I scrambled to the side of the ship, and there I could see a fire amidships. I went back into the shack on the bridge to get a lifejacket.
I felt light, flaky debris on the back of my neck. It burned.
Four Japanese ships were raining fire on the Astoria and the nearby Vincennes and Quincy as the American crews struggled to get their bearings and respond.
It was an old-fashioned naval gun battle, one of the last of its kind as the emphasis shifted to carrier-based aircraft and submarines, and Custer couldn’t resist the spectacle before him.
We squeezed down a ladder to the deck below and we could see star shells and splashes where shells were falling short. Blue columns of water rose in huge geysers. Men were swearing but on the whole were fairly calm. I saw no panic.
A man was spraying water on the gundeck and I kept edging forward unconsciously to see what he was doing. Just then there was a helluva explosion and a fragment hit my left eye.
I spun around and felt a sharp, awful pain. Blood streamed down my face. I couldn’t see anything. One of the men said, “Lean on me.” We stood there about 10 or 15 minutes.
I felt giddy from the smoke and fumes. The captain gave orders for all wounded and disabled men to be moved to the forecastle and I started forward, still leaning on one of the men. …
Later a destroyer took the wounded off and I went with them. Then we transferred to a relief vessel where some of my shipmates were surprised to see me. They had given me up in the confusion.
The Battle of Savo Island was one of the worst defeats incurred by the U.S. Navy during World War II. Quincy and Vincennes sank within an hour of the start of the engagement, and Astoria lasted about 10 hours before she went down around midday.
Custer was off the ship by then and eventually ended up at a naval hospital, where X-rays determined that a shell fragment was embedded behind his left eye. It became infected and doctors on the scene ordered him sent back to Hawaii for further treatment. In the meantime, he dictated stories on the Guadalcanal landings and his own injury that would hit the wires weeks later after being cleared by censors.
By mid-September he was at Queen’s Hospital in Honolulu, where doctors did what they could to save his eye, including removal of a 15-millimeter piece of shrapnel Custer would show off to a prominent visitor: Adm. Chester Nimitz. The correspondent would spend four months in the hospital, enduring four operations during that span, but never regained his sight in the eye.
That was the end of the 33-year-old Custer’s career as a frontline war correspondent. Before the war, he had worked mostly as a sportswriter for a variety of newspapers, first in San Francisco and San Jose and later in Honolulu, where he joined the UP staff.
After recovering from his injury, Custer headed to New York to work on UP’s national sports desk.
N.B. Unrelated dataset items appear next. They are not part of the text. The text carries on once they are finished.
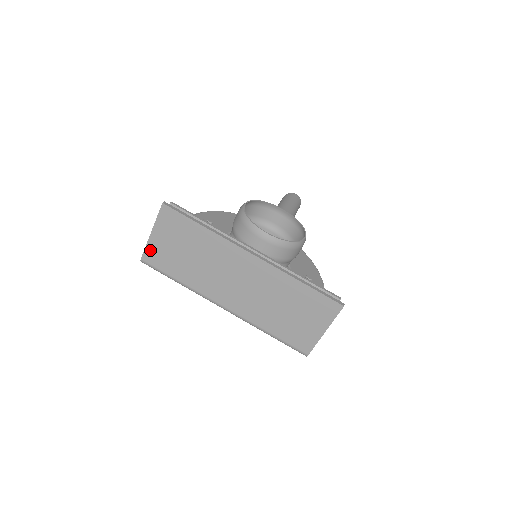
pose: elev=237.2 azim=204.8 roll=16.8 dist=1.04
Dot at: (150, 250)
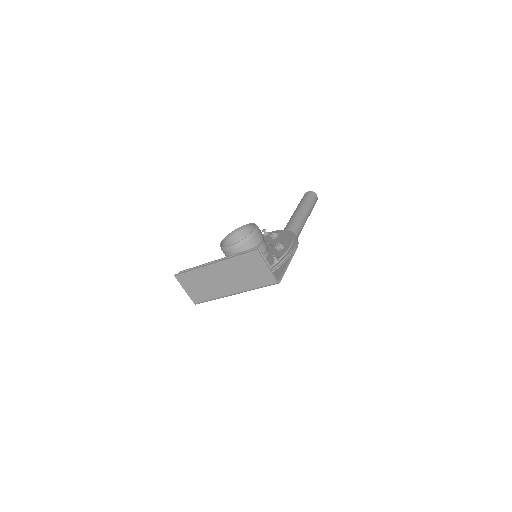
Dot at: (192, 297)
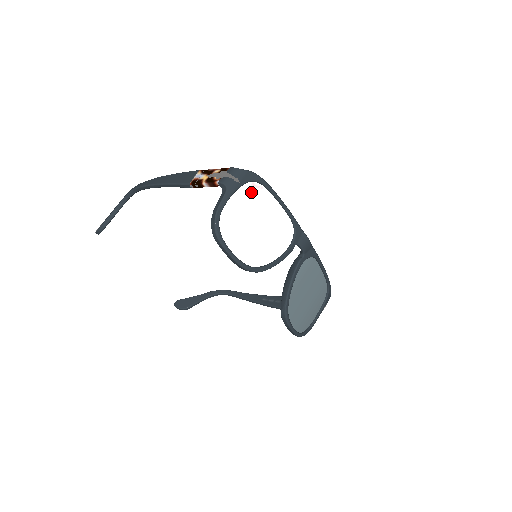
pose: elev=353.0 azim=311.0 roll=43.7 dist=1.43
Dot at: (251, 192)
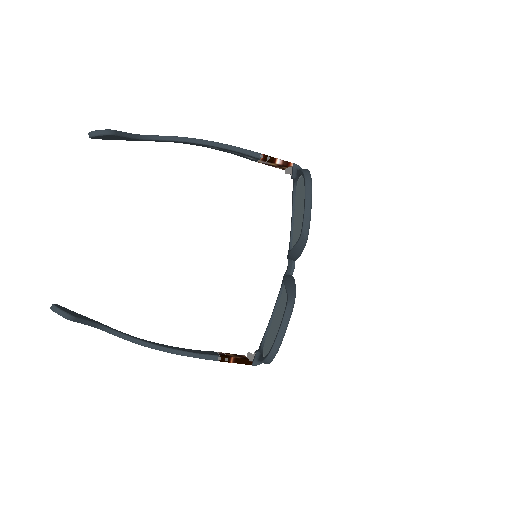
Dot at: occluded
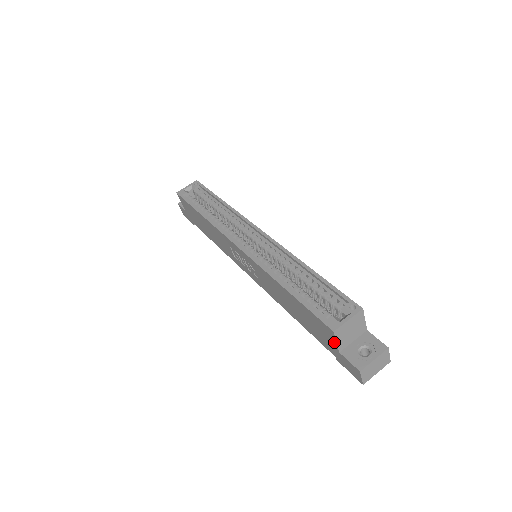
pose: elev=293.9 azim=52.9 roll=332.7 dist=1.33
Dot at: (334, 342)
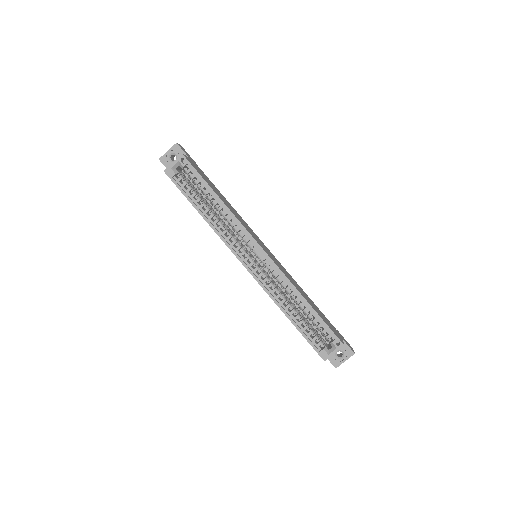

He wrote a book about his Astoria experience titled Through the Perilous Night, which was published in 1944, and moved back to Hawaii for good in 1948.
He would work in public relations, provide commentary for two Honolulu radio stations, and serve as executive secretary of the Pacific War Memorial Commission for seven years.
On June 20, 1965, he suffered a heart attack while playing bridge with his wife and some friends at his home. Custer was rushed by ambulance to Queen’s Hospital, where he had spent all those months recovering from his wound, but he was pronounced dead on arrival, three days before what would have been his 56th birthday.